Review Summary: A benchmark record for Nu and Alternative Metal of the early 2000's.
After narrowly dodging a contract extension with Christian-rock label Squint Entertainment by taking a deal with Epic, Chevelle return on what is their major-label debut "Wonder What's Next" and obliterates any accusations that their music is "Christian-rock." Now this doesn't mean they have become disciples of Lucifer, but their edge is a lot harder, and their themes are almost strictly anger-ridden.
On "Wonder What's Next" the riffs are simple, the lyrics are low in quantity, and the flow is stupendous. Though their melodies are simple, Chevelle execute them with heavily-distorted low tunings that make them sound heavier than almost all similar acts at the time. Vocalist Pete Loeffler adds substance to the mix, but his role serves as more of a backdrop to the thick and meaty riffs that compose this record.
With each track on "Wonder What's Next," Chevelle manage to capture the most potent essence of a certain mood. Take opener "Family System," for instance; the main riff is absolutely sinister, and Loeffler's vocal performance adds a caustic splash of angst and bitterness. You may as well let the next track play through while you're at it, "Comfortable Liar," switches from sinister to rough-and-tough with its dense two note main-riff and Sam Loeffler's testosterone-filled drumming that could be the soundtrack to a day in prison. The title-track is strongly seductive with its timeless hook and moments of eruption that occur throughout.
The record also makes it apparent that these guys can be completely unpredictable in any aspect of song structure or melody. The album's three singles "Send The Pain Below," "The Red," and "Closure," are the only cuts that use a standard verse-chorus-verse structure. "Grab Thy Hand" for example is the furthest out of all of the tracks from sticking to one familiar main-riff, and somehow doesn't give up any hints as to where the song is going, even though it stays within the boundaries of contemporary alt-metal. On the other hand, you get a track like "An Evening With El Diablo" which, upon first listen, will have any listener on the edge of their seat thinking the song is going to shift direction at some point, but the song just continues to build layers and layers of guitar playing the same melody on its single-note introductory bass-line until the track comes to a sudden end; a characteristic that frustrates a listener at first, but ultimately gives the song attitude and makes it one of the most badass on the album.

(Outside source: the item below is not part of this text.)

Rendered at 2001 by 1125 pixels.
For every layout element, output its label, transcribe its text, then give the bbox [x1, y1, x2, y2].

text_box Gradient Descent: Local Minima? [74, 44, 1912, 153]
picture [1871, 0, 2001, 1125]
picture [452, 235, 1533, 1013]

There are of course a few faults. Namely the closer "One Lonely Visitor" which seems completely out of place, not because of its acoustic nature or status as much softer than the rest of the record, but because Chevelle clearly doesn't pull this type of music off as well as their hard-hitters. Loeffler gets overly emotional with vocals and sways from being too angry for a song like this, to too upset for a song like this.
The album's length is also somewhat of a fault. It manages to feel both short and long due to the songs' average length of 4 minutes, their heavy emphasis of main-riffs, and the album's somewhat short 11-song tracklist. With more technical emphasis, each song could feel like much more than one solid riff. Many of the tracks here stick to rather simple formulas that manage to be wonderfully catchy, but usually overstay their welcome by just a moment or two. Then when the record ends, you may quickly notice there was only 11 songs, and you'll likely be hungry for more.
Despite these minor issues, this is a benchmark record for Nu and Alternative-metal for the early 2000's. Its trademark sound was mimicked and copied by various competing musicians, and eventually turned it stale, resulting in many disbanded acts and commercially unsuccessful attempts. Needless to say, as time went on, Chevelle learned more and more about how to implement their own flavor and creativity into their trademark density-based sound.